A Continuous Positive Airway Pressure (CPAP) machine is often used to control sleep apnea and the snoring associated with it. To keep the airway open, a shoebox-sized device pumps a controlled stream of air through a flexible hose to a mask worn over the nose, mouth, or both.


Surgery is also available as a method of correcting social snoring. Some procedures, such as uvulopalatopharyngoplasty, attempt to widen the airway by removing tissues in the back of the throat, including the uvula and pharynx. These surgeries are quite invasive, however, and there are risks of adverse side effects. The most dangerous risk is that enough scar tissue could form within the throat as a result of the incisions to make the airway more narrow than it was prior to surgery, diminishing the airspace in the velopharnyx. Scarring is an individual trait, so it is difficult for a surgeon to predict how much a person might be predisposed to scarring. Some patients have reported the development of severe sleep apnea as a result of damage to their airway caused by pharnygeal surgery. Currently, the American Medical Association does not approve of the use of lasers to perform operations on the pharnyx or uvula.
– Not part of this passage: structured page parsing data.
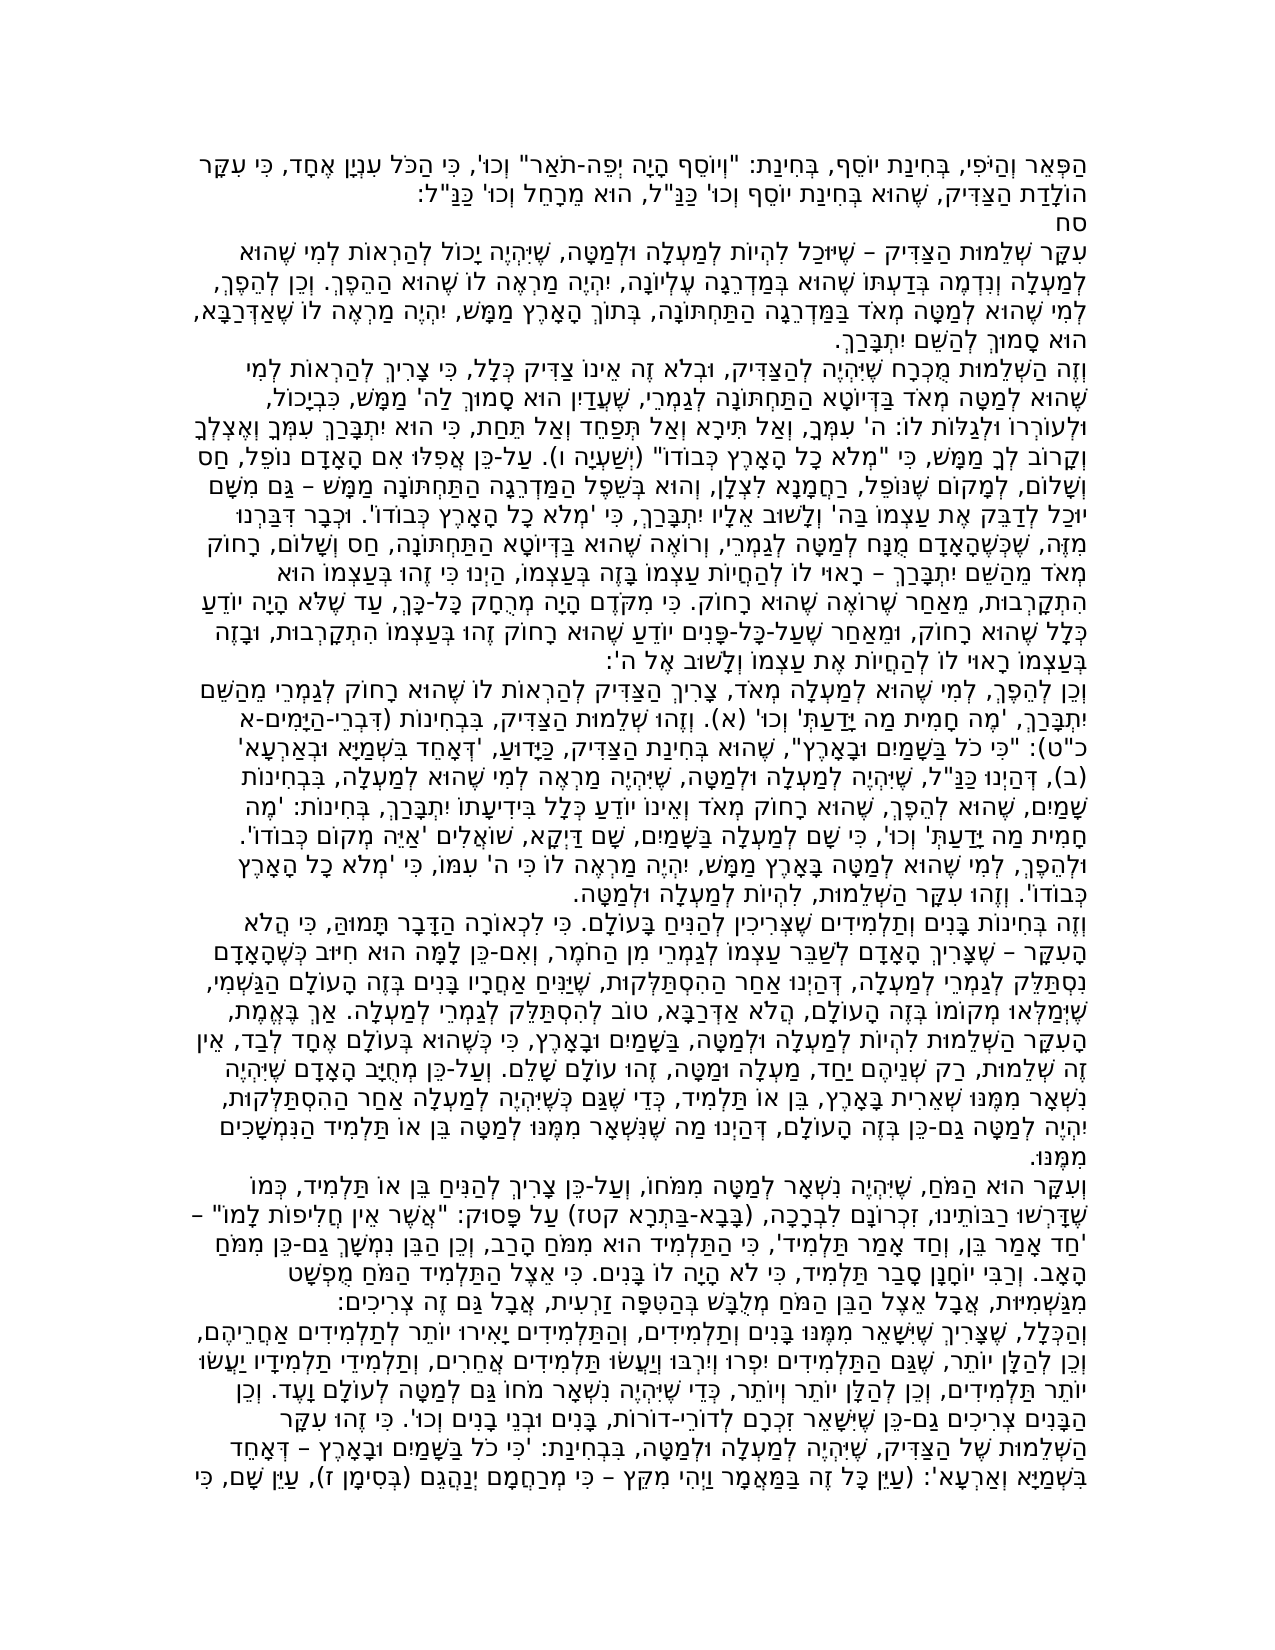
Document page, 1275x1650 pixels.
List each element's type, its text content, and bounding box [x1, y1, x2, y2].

text וְזֶה בְּחִינוֹת בָּנִים וְתַלְמִידִים שֶׁצְּרִיכִין לְהַנִּיחַ בָּעוֹלָם. כִּי לִכְאוֹרָה הַדָּבָר תָּמוּהַּ, כִּי הֲלֹא הָעִקָּר – שֶׁצָּרִיךְ הָאָדָם לְשַׁבֵּר עַצְמוֹ לְגַמְרֵי מִן הַחֹמֶר, וְאִם-כֵּן לָמָּה הוּא חִיּוּב כְּשֶׁהָאָדָם נִסְתַּלֵּק לְגַמְרֵי לְמַעְלָה, דְּהַיְנוּ אַחַר הַהִסְתַּלְּקוּת, שֶׁיַּנִּיחַ אַחֲרָיו בָּנִים בְּזֶה הָעוֹלָם הַגַּשְׁמִי, שֶׁיְּמַלְּאוּ מְקוֹמוֹ בְּזֶה הָעוֹלָם, הֲלֹא אַדְּרַבָּא, טוֹב לְהִסְתַּלֵּק לְגַמְרֵי לְמַעְלָה. אַךְ בֶּאֱמֶת, הָעִקָּר הַשְּׁלֵמוּת לִהְיוֹת לְמַעְלָה וּלְמַטָּה, בַּשָּׁמַיִם וּבָאָרֶץ, כִּי כְּשֶׁהוּא בְּעוֹלָם אֶחָד לְבַד, אֵין זֶה שְׁלֵמוּת, רַק שְׁנֵיהֶם יַחַד, מַעְלָה וּמַטָּה, זֶהוּ עוֹלָם שָׁלֵם. וְעַל-כֵּן מְחֻיָּב הָאָדָם שֶׁיִּהְיֶה נִשְׁאָר מִמֶּנּוּ שְׁאֵרִית בָּאָרֶץ, בֵּן אוֹ תַּלְמִיד, כְּדֵי שֶׁגַּם כְּשֶׁיִּהְיֶה לְמַעְלָה אַחַר הַהִסְתַּלְּקוּת, יִהְיֶה לְמַטָּה גַם-כֵּן בְּזֶה הָעוֹלָם, דְּהַיְנוּ מַה שֶּׁנִּשְׁאָר מִמֶּנּוּ לְמַטָּה בֵּן אוֹ תַּלְמִיד הַנִּמְשָׁכִים מִמֶּנּוּ. [187, 908, 1087, 1171]
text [187, 1317, 1087, 1492]
text וְזֶה הַשְּׁלֵמוּת מֻכְרָח שֶׁיִּהְיֶה לְהַצַּדִּיק, וּבְלֹא זֶה אֵינוֹ צַדִּיק כְּלָל, כִּי צָרִיךְ לְהַרְאוֹת לְמִי שֶׁהוּא לְמַטָּה מְאֹד בַּדְּיוֹטָא הַתַּחְתּוֹנָה לְגַמְרֵי, שֶׁעֲדַיִן הוּא סָמוּךְ לַה' מַמָּשׁ, כִּבְיָכוֹל, וּלְעוֹרְרוֹ וּלְגַלּוֹת לוֹ: ה' עִמְּךָ, וְאַל תִּירָא וְאַל תְּפַחֵד וְאַל תֵּחַת, כִּי הוּא יִתְבָּרַךְ עִמְּךָ וְאֶצְלְךָ וְקָרוֹב לְךָ מַמָּשׁ, כִּי "מְלֹא כָל הָאָרֶץ כְּבוֹדוֹ" (יְשַׁעְיָה ו). עַל-כֵּן אֲפִלּוּ אִם הָאָדָם נוֹפֵל, חַס וְשָׁלוֹם, לְמָקוֹם שֶׁנּוֹפֵל, רַחֲמָנָא לִצְלָן, וְהוּא בְּשֵׁפֶל הַמַּדְרֵגָה הַתַּחְתּוֹנָה מַמָּשׁ – גַּם מִשָּׁם יוּכַל לְדַבֵּק אֶת עַצְמוֹ בַּה' וְלָשׁוּב אֵלָיו יִתְבָּרַךְ, כִּי 'מְלֹא כָל הָאָרֶץ כְּבוֹדוֹ'. וּכְבָר דִּבַּרְנוּ מִזֶּה, שֶׁכְּשֶׁהָאָדָם מֻנָּח לְמַטָּה לְגַמְרֵי, וְרוֹאֶה שֶׁהוּא בַּדְּיוֹטָא הַתַּחְתּוֹנָה, חַס וְשָׁלוֹם, רָחוֹק מְאֹד מֵהַשֵּׁם יִתְבָּרַךְ – רָאוּי לוֹ לְהַחֲיוֹת עַצְמוֹ בָּזֶה בְּעַצְמוֹ, הַיְנוּ כִּי זֶהוּ בְּעַצְמוֹ הוּא הִתְקָרְבוּת, מֵאַחַר שֶׁרוֹאֶה שֶׁהוּא רָחוֹק. כִּי מִקֹּדֶם הָיָה מְרֻחָק כָּל-כָּךְ, עַד שֶׁלֹּא הָיָה יוֹדֵעַ כְּלָל שֶׁהוּא רָחוֹק, וּמֵאַחַר שֶׁעַל-כָּל-פָּנִים יוֹדֵעַ שֶׁהוּא רָחוֹק זֶהוּ בְּעַצְמוֹ הִתְקָרְבוּת, וּבָזֶה בְּעַצְמוֹ רָאוּי לוֹ לְהַחֲיוֹת אֶת עַצְמוֹ וְלָשׁוּב אֶל ה': [187, 354, 1087, 675]
text סח [187, 208, 1087, 237]
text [187, 150, 1087, 208]
text עִקָּר שְׁלֵמוּת הַצַּדִּיק – שֶׁיּוּכַל לִהְיוֹת לְמַעְלָה וּלְמַטָּה, שֶׁיִּהְיֶה יָכוֹל לְהַרְאוֹת לְמִי שֶׁהוּא לְמַעְלָה וְנִדְמֶה בְּדַעְתּוֹ שֶׁהוּא בְּמַדְרֵגָה עֶלְיוֹנָה, יִהְיֶה מַרְאֶה לוֹ שֶׁהוּא הַהֵפֶךְ. וְכֵן לְהֵפֶךְ, לְמִי שֶׁהוּא לְמַטָּה מְאֹד בַּמַּדְרֵגָה הַתַּחְתּוֹנָה, בְּתוֹךְ הָאָרֶץ מַמָּשׁ, יִהְיֶה מַרְאֶה לוֹ שֶׁאַדְּרַבָּא, הוּא סָמוּךְ לְהַשֵּׁם יִתְבָּרַךְ. [187, 237, 1087, 354]
text וְכֵן לְהֵפֶךְ, לְמִי שֶׁהוּא לְמַעְלָה מְאֹד, צָרִיךְ הַצַּדִּיק לְהַרְאוֹת לוֹ שֶׁהוּא רָחוֹק לְגַמְרֵי מֵהַשֵּׁם יִתְבָּרַךְ, 'מֶה חָמִית מַה יָּדַעַתְּ' וְכוּ' (א). וְזֶהוּ שְׁלֵמוּת הַצַּדִּיק, בִּבְחִינוֹת (דִּבְרֵי-הַיָּמִים-א כ"ט): "כִּי כֹל בַּשָּׁמַיִם וּבָאָרֶץ", שֶׁהוּא בְּחִינַת הַצַּדִּיק, כַּיָּדוּעַ, 'דְּאָחֵד בִּשְׁמַיָּא וּבְאַרְעָא' (ב), דְּהַיְנוּ כַּנַּ"ל, שֶׁיִּהְיֶה לְמַעְלָה וּלְמַטָּה, שֶׁיִּהְיֶה מַרְאֶה לְמִי שֶׁהוּא לְמַעְלָה, בִּבְחִינוֹת שָׁמַיִם, שֶׁהוּא לְהֵפֶךְ, שֶׁהוּא רָחוֹק מְאֹד וְאֵינוֹ יוֹדֵעַ כְּלָל בִּידִיעָתוֹ יִתְבָּרַךְ, בְּחִינוֹת: 'מֶה חָמִית מַה יָּדַעַתְּ' וְכוּ', כִּי שָׁם לְמַעְלָה בַּשָּׁמַיִם, שָׁם דַּיְקָא, שׁוֹאֲלִים 'אַיֵּה מְקוֹם כְּבוֹדוֹ'. וּלְהֵפֶךְ, לְמִי שֶׁהוּא לְמַטָּה בָּאָרֶץ מַמָּשׁ, יִהְיֶה מַרְאֶה לוֹ כִּי ה' עִמּוֹ, כִּי 'מְלֹא כָל הָאָרֶץ כְּבוֹדוֹ'. וְזֶהוּ עִקָּר הַשְּׁלֵמוּת, לִהְיוֹת לְמַעְלָה וּלְמַטָּה. [187, 675, 1087, 908]
text וְעִקָּר הוּא הַמֹּחַ, שֶׁיִּהְיֶה נִשְׁאָר לְמַטָּה מִמֹּחוֹ, וְעַל-כֵּן צָרִיךְ לְהַנִּיחַ בֵּן אוֹ תַּלְמִיד, כְּמוֹ שֶׁדָּרְשׁוּ רַבּוֹתֵינוּ, זִכְרוֹנָם לִבְרָכָה, (בָּבָא-בַּתְרָא קטז) עַל פָּסוּק: "אֲשֶׁר אֵין חֲלִיפוֹת לָמוֹ" – 'חַד אָמַר בֵּן, וְחַד אָמַר תַּלְמִיד', כִּי הַתַּלְמִיד הוּא מִמֹּחַ הָרַב, וְכֵן הַבֵּן נִמְשָׁךְ גַם-כֵּן מִמֹּחַ הָאָב. וְרַבִּי יוֹחָנָן סָבַר תַּלְמִיד, כִּי לֹא הָיָה לוֹ בָּנִים. כִּי אֵצֶל הַתַּלְמִיד הַמֹּחַ מֻפְשָׁט מִגַּשְׁמִיּוּת, אֲבָל אֵצֶל הַבֵּן הַמֹּחַ מְלֻבָּשׁ בְּהַטִּפָּה זַרְעִית, אֲבָל גַּם זֶה צְרִיכִים: [187, 1171, 1087, 1317]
Radiofrequency ablationis a relatively new surgical treatment for snoring.
This treatment applies radiofrequency energy and heat (between 77°C to 85°C) to the soft tissue at the back of the throat, such as the soft palate and uvula, causing scarring of the tissue beneath the skin. After healing, this results in stiffening of the treated area. The procedure takes less than one hour, is usually performed on an outpatient basis, and usually requires several treatment sessions. Discomfort and pain is usually minimal. Radiofrequency ablation is frequently effective in reducing the severity of snoring, but, often does not completely eliminate snoring.

Bipolar radiofrequency ablation,
a technique used for coblation tonsillectomy, is also used for the treatment of snoring.


Snoring can be reduced by changing position on the bed; Sleeping on the side is a possible solution, to avoid rolling back it is possible to place a pillow or a "ball" on the back; raising the head is also another option, useful both while lying on the back or for supporting the head while lying on the side.

Other treatments

Devices such as nose clips can dilate the nostrils and other devices can alter jaw mechanics to keep the jaw in an optimum position. Different aids and practices may work for different people. According to a 2005 article in the British Medical Journal, playing the didgeridoo can also help, as it increases muscle usage in the throat . However, snoring is a recognized medical problem and people who snore should always seek professional medical advice before relying on techniques which may mask symptoms (i.e. snoring) but not treat the underlying condition.